TASK INSTRUCTIONS: Search the records for lines that contain the word "coordinate". Copy them all.

GIVEN DATA:
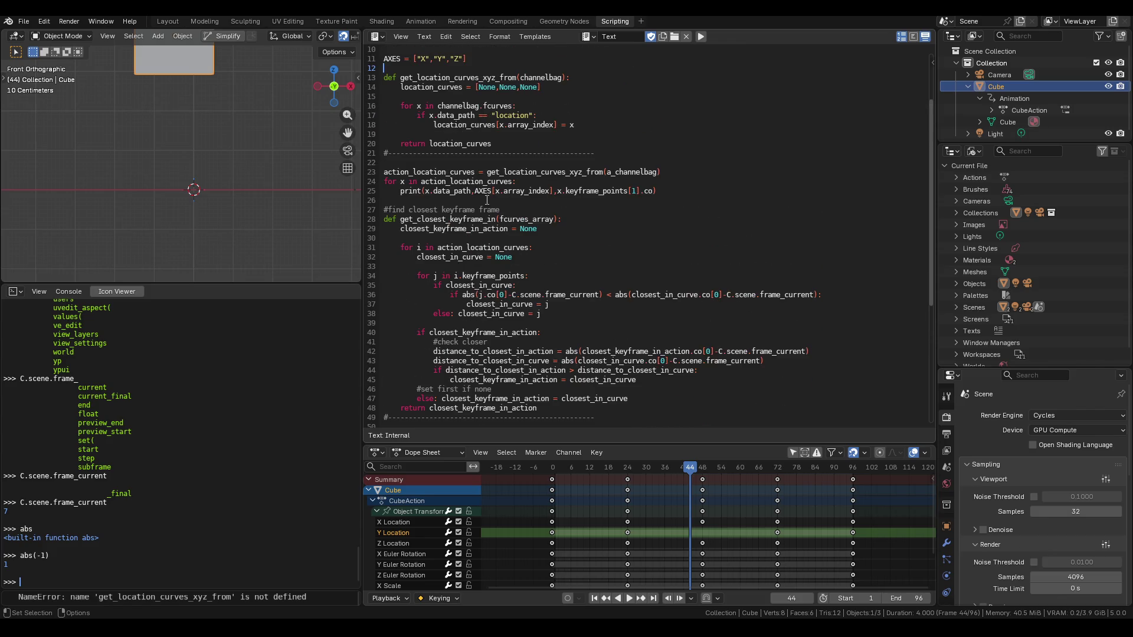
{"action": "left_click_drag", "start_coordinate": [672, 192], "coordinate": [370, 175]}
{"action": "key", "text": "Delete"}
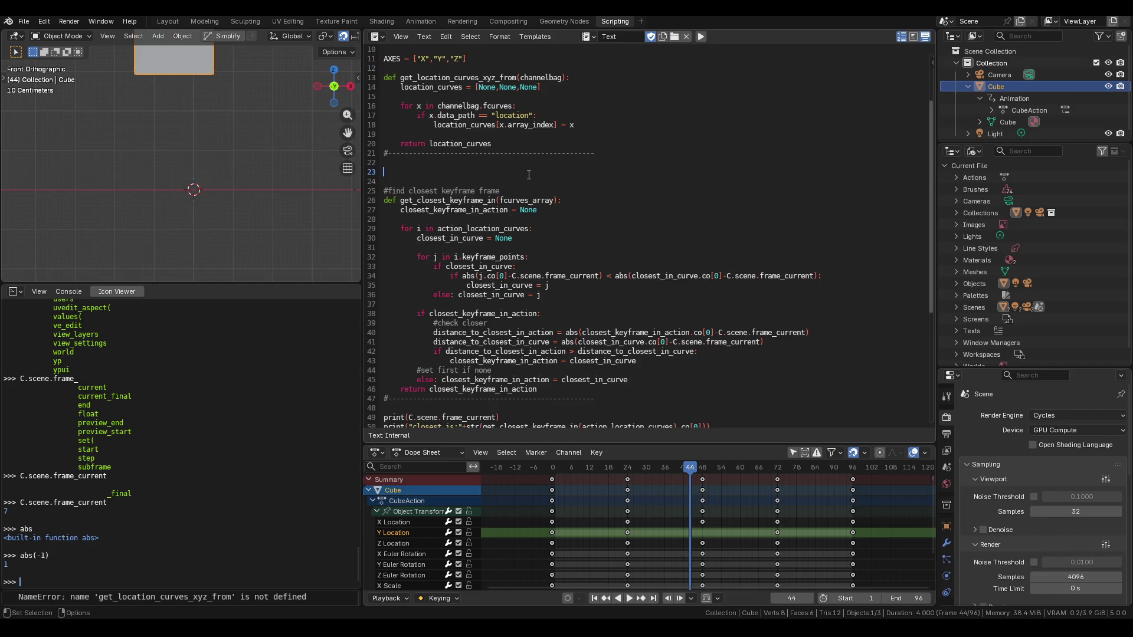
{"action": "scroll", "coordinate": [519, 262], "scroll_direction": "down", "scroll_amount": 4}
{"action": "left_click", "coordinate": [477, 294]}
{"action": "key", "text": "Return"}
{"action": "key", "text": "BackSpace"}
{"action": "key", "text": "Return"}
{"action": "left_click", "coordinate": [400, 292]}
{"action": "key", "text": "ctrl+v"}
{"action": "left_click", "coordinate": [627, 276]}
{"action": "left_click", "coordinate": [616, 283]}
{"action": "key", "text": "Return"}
...
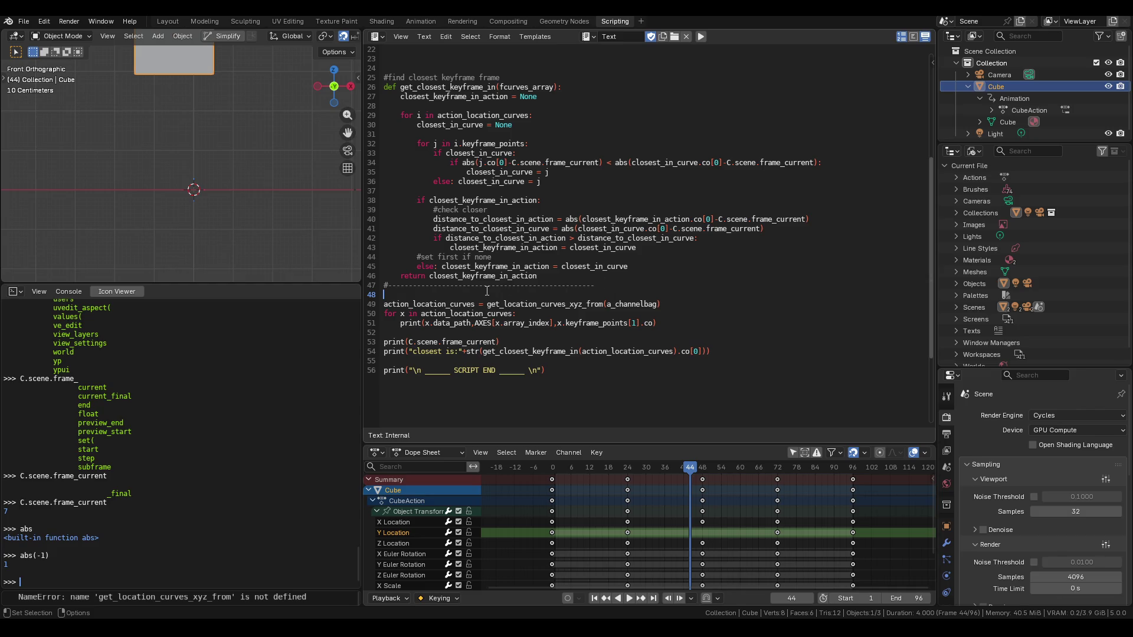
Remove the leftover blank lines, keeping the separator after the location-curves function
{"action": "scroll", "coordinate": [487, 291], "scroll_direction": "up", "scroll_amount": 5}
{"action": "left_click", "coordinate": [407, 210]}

ANSWER TO THIS PROBLEM:
{"action": "left_click_drag", "start_coordinate": [672, 192], "coordinate": [370, 175]}
{"action": "scroll", "coordinate": [519, 262], "scroll_direction": "down", "scroll_amount": 4}
{"action": "left_click", "coordinate": [477, 294]}
{"action": "left_click", "coordinate": [400, 292]}
{"action": "left_click", "coordinate": [627, 276]}
{"action": "left_click", "coordinate": [616, 283]}
{"action": "scroll", "coordinate": [487, 291], "scroll_direction": "up", "scroll_amount": 5}
{"action": "left_click", "coordinate": [407, 210]}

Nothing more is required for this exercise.